___ BRANO DA LEGGERE ___
“Chi immagina il centrosinistra senza il Pd vince il premio Nobel della fantasia, ma non raggiunge alcun risultato concreto”. Matteo Renzi si sfoga nel corso dell’intervento all’assemblea dei circoli del Partito Democratico. Lo fa puntando il dito contro chi dentro – e accanto – al partito nella settimana dopo i ballottaggi ha rimesso in discussione la sua leadership o sta cercando sponde e alleanze per costruire un’alleanza tra i fuoriusciti dai dem. E che nello stesso momento sono riuniti a Roma, a piazza Santi Apostoli. Buona parte del discorso del segretario è dedicato – senza mai nominarli – a quelli delle “polemicuzze”, le chiama così. Ai vari Franceschini, Bersani, D’Alema, Pisapia.
___
### COMPITI DA SVOLGERE
(a) Nel testo sull'intervento di Renzi all'assemblea dei circoli del Pd, contro chi punta il dito il segretario e per quale motivo?
(b) Scrivi il seguito del testo sull'intervento di Renzi all'assemblea dei circoli del Pd.
___ ESTRATTI DEI RECORD ___
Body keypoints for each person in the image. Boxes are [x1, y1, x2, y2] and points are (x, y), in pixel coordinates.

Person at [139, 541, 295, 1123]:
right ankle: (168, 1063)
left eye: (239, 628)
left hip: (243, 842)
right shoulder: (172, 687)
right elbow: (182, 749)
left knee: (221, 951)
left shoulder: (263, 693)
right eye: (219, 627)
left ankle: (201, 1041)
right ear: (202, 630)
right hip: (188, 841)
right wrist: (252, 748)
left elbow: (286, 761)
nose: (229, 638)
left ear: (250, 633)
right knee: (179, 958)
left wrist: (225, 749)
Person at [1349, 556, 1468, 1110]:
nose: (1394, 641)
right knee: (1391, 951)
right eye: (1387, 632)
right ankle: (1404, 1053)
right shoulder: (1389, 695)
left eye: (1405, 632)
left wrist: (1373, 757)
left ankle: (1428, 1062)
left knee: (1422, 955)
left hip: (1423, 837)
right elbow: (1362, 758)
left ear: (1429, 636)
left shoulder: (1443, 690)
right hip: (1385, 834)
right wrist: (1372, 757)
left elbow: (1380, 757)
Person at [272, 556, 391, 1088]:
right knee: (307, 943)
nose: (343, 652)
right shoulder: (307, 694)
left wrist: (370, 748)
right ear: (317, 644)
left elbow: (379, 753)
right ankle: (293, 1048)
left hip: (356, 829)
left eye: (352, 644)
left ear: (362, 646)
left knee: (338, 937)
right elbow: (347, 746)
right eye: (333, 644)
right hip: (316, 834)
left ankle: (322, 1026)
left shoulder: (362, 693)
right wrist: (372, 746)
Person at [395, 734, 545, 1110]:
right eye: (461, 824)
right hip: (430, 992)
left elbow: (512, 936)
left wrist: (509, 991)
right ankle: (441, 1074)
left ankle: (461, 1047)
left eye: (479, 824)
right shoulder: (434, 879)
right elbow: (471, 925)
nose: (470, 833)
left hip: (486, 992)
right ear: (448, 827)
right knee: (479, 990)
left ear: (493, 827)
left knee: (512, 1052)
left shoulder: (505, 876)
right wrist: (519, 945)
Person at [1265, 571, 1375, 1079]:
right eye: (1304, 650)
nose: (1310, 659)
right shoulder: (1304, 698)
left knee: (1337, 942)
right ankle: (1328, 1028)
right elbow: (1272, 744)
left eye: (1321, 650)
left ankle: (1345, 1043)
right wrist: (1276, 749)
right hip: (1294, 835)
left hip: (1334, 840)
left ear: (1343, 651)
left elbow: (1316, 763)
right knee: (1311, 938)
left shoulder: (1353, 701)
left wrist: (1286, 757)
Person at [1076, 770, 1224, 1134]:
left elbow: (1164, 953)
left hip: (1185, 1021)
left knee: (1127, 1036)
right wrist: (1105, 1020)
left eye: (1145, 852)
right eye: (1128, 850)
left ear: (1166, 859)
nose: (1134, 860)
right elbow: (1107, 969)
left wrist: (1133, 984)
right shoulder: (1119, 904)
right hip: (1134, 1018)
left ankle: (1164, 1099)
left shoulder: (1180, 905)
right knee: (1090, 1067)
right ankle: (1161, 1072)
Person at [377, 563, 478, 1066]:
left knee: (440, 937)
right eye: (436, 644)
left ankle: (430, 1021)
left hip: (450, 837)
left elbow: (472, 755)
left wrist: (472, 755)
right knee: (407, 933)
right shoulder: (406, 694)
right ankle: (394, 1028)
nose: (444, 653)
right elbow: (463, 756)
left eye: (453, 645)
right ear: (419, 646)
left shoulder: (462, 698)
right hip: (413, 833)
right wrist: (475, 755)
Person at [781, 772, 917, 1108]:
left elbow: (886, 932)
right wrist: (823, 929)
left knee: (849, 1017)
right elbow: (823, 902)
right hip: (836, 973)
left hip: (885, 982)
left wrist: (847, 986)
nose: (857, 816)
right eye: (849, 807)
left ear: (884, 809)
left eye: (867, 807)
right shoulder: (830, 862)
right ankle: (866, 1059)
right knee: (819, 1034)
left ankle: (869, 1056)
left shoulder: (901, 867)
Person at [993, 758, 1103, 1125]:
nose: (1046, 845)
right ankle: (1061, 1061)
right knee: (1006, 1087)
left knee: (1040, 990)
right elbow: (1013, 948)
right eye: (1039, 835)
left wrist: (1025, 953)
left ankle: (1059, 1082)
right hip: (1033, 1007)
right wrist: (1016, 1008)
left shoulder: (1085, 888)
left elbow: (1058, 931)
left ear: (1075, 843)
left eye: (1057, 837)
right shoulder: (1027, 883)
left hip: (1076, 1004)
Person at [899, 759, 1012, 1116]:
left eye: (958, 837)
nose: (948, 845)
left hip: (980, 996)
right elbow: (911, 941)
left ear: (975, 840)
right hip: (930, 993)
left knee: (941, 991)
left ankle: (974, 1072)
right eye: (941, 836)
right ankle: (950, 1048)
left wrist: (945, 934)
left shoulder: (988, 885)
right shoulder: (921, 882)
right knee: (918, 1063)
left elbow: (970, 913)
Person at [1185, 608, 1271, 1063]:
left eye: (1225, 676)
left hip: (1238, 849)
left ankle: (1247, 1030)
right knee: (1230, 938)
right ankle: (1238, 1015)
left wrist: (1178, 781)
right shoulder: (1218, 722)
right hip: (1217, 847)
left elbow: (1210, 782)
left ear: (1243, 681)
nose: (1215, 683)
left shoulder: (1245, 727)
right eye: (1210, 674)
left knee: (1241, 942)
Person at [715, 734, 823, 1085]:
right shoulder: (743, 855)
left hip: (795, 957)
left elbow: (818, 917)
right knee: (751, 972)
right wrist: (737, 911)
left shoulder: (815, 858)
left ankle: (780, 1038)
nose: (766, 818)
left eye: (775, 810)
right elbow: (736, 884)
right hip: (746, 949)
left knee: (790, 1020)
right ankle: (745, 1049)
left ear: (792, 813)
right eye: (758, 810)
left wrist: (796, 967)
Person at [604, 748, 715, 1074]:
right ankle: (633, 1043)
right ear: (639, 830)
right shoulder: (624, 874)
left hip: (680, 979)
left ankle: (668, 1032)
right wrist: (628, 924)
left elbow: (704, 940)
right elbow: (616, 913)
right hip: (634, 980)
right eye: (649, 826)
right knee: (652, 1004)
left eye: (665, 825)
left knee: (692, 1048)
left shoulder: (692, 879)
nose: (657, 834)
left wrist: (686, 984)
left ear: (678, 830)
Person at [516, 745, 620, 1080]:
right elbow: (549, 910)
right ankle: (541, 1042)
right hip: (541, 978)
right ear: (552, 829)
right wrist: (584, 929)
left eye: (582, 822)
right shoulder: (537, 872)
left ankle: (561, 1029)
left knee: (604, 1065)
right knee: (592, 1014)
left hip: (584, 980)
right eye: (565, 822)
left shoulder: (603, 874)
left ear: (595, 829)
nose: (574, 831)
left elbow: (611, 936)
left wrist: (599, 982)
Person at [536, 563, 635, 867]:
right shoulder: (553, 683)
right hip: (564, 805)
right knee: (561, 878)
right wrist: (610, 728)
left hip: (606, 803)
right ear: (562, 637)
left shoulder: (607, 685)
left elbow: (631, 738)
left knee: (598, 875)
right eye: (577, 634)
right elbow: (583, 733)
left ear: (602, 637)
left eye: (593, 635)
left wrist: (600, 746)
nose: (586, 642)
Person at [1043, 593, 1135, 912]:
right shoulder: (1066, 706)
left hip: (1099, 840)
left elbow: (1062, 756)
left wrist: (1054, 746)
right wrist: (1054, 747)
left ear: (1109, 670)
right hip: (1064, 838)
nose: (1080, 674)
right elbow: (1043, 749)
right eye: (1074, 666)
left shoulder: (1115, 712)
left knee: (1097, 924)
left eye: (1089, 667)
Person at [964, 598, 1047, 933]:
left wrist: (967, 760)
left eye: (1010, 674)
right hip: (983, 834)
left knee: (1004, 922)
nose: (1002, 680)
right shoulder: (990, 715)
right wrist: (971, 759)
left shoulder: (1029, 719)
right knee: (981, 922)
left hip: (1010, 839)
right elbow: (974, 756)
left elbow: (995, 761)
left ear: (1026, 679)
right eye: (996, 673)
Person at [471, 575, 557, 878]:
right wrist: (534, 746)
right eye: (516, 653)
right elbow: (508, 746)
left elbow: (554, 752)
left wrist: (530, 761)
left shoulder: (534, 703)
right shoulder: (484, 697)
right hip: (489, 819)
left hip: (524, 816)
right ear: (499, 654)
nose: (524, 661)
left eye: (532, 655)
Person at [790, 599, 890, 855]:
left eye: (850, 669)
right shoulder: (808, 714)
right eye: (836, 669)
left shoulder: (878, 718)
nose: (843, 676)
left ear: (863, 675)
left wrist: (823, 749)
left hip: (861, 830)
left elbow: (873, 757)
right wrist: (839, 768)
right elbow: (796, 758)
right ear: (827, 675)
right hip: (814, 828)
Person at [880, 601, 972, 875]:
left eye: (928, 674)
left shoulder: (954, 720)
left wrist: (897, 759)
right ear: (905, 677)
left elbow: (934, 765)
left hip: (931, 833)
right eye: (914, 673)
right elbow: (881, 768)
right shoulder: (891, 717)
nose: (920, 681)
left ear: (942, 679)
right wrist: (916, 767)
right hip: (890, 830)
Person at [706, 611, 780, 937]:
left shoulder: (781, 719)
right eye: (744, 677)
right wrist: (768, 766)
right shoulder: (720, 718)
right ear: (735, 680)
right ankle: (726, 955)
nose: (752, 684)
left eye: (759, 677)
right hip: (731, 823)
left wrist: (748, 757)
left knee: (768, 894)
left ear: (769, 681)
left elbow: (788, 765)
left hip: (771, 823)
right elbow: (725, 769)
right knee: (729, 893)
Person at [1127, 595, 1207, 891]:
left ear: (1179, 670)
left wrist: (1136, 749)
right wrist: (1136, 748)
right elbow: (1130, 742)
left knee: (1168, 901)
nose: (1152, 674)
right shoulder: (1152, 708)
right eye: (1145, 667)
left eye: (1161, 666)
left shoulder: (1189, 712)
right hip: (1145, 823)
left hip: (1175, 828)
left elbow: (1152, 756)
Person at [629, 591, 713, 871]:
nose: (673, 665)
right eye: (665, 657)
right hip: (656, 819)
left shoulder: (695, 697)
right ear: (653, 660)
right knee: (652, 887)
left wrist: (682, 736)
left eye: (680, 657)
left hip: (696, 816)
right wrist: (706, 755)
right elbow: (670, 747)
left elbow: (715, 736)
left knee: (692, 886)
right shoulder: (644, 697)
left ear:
___
### RISULTATI DEI COMPITI
(a) Renzi punta il dito contro chi, dentro il partito e accanto a esso, nella settimana successiva ai ballottaggi ha rimesso in discussione la sua leadership. Lo rivolge anche a chi sta cercando sponde e alleanze per costruire un'alleanza tra i fuoriusciti dal Pd.

(b)
È un attacco contro il Pd. Ma così attaccano l’unica diga che c’è in Italia contro i populisti – attacca il segretario – Fuori dal Pd non c’è la rivoluzione socialista, marxista, leninista, ma M5s o la Lega. Fuori non c’è la sinistra di lotta e di governo ma la sconfitta della sinistra”. La prima parte del suo intervento nel secondo giorno dell’assemblea a Milano è tutto incentrato sulla difesa dal fronte interno. Tira dritto, Renzi: “Noi siamo molto, molto in difficoltà perché adesso c’è un mondo là fuori che ha raccontato tutta un’altra storia e si aspetta che io parli di coalizioni, di legge elettorale, di emendamenti, e noi siamo qua a parlare di altro, perché pensiamo che la politica sia cosa seria”.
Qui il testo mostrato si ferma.